# United Towing Tugs - UBoats ex-Londonderry 1949



## Derek Waller (Aug 15, 2011)

Dear All,

I am deep into research about the ex-German U-Boats in the Royal Navy post-May 1945.

During that time, there were 6 U-Boats berthed at Londonderry in early 1949.

They were then declared as surplus to Royal Navy requirements and handed over to the British Iron and Steel Corporation (BISCO) for scrapping.

BISCO then allocated each of the U-Boats to 6 separate ship-breaking yards around the UK, and United Towing was given the contract to move the U-Boats from Londonderry.

I know that the tug "Guardsman" towed U-953 from Londonderry to Newcastle, leaving on 30 May 49 and arriving on 6 June 49.

And that "Guardsman" also towed U-1171 from Londonderry to Sunderland, leaving on 9 June 49 and arriving on 13 June 49.
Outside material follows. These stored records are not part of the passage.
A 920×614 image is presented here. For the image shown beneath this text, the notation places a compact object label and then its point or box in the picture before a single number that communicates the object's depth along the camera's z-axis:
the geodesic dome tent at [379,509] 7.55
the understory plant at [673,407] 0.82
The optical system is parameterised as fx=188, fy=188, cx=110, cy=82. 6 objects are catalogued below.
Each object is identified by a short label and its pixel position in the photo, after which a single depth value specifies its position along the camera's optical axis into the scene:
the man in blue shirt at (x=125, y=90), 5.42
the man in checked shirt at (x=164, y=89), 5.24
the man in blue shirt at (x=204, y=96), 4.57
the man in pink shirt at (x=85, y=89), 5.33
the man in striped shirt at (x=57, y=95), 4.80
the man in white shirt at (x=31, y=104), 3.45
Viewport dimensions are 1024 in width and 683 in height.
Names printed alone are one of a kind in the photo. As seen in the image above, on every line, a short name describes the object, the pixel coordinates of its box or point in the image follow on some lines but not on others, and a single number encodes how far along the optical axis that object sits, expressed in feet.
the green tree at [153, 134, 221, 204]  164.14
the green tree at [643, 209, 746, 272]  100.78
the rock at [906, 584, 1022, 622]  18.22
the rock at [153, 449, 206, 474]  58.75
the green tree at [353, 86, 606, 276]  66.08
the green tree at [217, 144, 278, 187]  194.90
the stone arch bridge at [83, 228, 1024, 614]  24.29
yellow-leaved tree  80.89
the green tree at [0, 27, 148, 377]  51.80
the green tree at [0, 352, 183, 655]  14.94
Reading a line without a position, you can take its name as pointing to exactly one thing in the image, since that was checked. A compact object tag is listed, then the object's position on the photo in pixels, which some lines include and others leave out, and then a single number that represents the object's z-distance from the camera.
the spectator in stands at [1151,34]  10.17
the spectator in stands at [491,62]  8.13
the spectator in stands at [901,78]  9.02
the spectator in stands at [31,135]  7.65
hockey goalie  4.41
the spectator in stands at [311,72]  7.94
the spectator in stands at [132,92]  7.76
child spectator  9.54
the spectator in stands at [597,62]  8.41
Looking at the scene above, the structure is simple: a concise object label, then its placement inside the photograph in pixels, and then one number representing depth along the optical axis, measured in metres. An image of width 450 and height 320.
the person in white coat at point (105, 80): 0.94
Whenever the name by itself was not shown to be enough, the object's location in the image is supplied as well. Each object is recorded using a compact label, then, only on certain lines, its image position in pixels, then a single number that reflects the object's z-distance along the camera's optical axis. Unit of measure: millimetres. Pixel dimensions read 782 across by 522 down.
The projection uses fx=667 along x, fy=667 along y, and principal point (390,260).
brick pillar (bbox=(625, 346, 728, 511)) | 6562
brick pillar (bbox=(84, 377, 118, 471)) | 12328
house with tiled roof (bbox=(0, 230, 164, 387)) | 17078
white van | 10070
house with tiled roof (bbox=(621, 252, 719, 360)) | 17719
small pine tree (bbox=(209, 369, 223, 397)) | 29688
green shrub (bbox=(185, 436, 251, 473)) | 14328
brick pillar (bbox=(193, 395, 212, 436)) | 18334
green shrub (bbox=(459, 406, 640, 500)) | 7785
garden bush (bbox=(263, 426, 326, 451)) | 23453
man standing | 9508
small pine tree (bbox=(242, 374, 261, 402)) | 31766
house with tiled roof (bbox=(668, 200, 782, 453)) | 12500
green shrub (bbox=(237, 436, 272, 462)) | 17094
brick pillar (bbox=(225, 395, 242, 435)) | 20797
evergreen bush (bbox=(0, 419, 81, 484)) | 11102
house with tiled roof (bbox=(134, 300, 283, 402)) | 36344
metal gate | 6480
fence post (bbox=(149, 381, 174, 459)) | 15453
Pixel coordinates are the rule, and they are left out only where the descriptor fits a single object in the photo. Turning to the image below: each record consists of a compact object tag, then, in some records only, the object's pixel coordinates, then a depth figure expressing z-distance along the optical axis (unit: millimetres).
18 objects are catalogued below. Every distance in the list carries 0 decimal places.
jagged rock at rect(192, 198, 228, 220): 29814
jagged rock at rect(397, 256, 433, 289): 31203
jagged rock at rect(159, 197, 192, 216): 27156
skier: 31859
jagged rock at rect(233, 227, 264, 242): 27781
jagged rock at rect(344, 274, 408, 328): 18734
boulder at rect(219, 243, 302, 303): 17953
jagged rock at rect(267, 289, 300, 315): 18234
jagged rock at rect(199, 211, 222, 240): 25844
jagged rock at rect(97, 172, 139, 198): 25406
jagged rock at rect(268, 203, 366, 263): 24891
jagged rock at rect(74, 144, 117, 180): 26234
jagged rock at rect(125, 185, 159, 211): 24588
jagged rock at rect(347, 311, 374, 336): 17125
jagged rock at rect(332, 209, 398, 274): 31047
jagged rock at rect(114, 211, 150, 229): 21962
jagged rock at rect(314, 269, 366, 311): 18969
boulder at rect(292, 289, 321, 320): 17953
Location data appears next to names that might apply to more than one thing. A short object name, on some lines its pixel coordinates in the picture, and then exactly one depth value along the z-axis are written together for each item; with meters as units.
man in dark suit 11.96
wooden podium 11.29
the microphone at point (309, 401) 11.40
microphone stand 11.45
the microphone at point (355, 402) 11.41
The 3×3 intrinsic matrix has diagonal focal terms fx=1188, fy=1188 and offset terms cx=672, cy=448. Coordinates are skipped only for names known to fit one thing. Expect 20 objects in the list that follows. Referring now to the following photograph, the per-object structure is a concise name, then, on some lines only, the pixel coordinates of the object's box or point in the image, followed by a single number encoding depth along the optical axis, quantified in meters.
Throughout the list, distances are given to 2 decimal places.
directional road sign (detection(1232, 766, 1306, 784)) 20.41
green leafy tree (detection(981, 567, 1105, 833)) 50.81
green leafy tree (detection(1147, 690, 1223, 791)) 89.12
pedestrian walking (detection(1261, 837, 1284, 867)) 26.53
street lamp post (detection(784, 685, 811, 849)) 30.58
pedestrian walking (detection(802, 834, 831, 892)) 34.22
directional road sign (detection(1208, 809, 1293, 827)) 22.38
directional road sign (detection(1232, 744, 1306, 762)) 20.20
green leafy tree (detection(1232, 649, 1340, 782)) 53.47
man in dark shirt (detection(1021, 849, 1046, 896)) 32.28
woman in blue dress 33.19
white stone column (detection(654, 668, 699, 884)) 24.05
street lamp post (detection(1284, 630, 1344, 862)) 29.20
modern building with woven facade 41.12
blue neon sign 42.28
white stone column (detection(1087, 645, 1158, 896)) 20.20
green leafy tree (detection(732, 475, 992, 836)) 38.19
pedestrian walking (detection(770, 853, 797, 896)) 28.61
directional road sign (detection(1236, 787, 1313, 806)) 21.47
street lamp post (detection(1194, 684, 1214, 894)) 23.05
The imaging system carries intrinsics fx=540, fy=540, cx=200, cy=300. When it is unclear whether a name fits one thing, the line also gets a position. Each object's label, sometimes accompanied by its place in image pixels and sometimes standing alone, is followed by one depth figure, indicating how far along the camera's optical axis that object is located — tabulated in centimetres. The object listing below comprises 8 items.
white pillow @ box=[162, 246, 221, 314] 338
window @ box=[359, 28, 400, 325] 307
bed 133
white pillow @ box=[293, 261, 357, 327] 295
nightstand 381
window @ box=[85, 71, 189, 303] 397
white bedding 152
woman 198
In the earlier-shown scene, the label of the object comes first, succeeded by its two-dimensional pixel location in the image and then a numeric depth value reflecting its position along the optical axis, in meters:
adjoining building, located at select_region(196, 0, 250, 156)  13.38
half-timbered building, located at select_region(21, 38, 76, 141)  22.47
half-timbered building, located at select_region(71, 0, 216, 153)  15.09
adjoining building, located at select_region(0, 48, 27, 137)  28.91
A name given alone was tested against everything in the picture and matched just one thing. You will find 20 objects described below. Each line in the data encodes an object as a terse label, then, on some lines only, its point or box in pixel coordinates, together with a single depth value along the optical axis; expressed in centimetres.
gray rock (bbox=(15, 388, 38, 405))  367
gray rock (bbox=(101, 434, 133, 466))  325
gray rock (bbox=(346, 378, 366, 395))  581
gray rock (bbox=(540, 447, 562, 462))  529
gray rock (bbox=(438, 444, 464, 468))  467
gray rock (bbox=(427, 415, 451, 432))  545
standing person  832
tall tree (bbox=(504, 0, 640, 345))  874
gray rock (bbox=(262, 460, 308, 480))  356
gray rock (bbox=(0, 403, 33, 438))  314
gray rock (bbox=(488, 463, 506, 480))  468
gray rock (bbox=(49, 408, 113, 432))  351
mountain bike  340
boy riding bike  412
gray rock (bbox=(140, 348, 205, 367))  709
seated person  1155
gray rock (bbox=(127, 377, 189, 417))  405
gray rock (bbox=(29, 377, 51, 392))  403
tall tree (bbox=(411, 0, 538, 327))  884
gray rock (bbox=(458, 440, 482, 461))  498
The 4 other U-Boats at Londonderry were U-712, U-1108, U-2348 and U-3017. They were towed (respectively) to Hayle in Cornwall, Briton Ferry in S Wales, Larne near Belfast, and Newport in S Wales, presumably at about the same time, though U-3017 may have been moved later in the year.

So, does anyone please know anything about these tows? Which UT tugs were involved? And on which dates did they take place?

I look forward to hearing from anyone with either long memories or do***entary evidence (or both) - please.

Yours aye

Derek


----------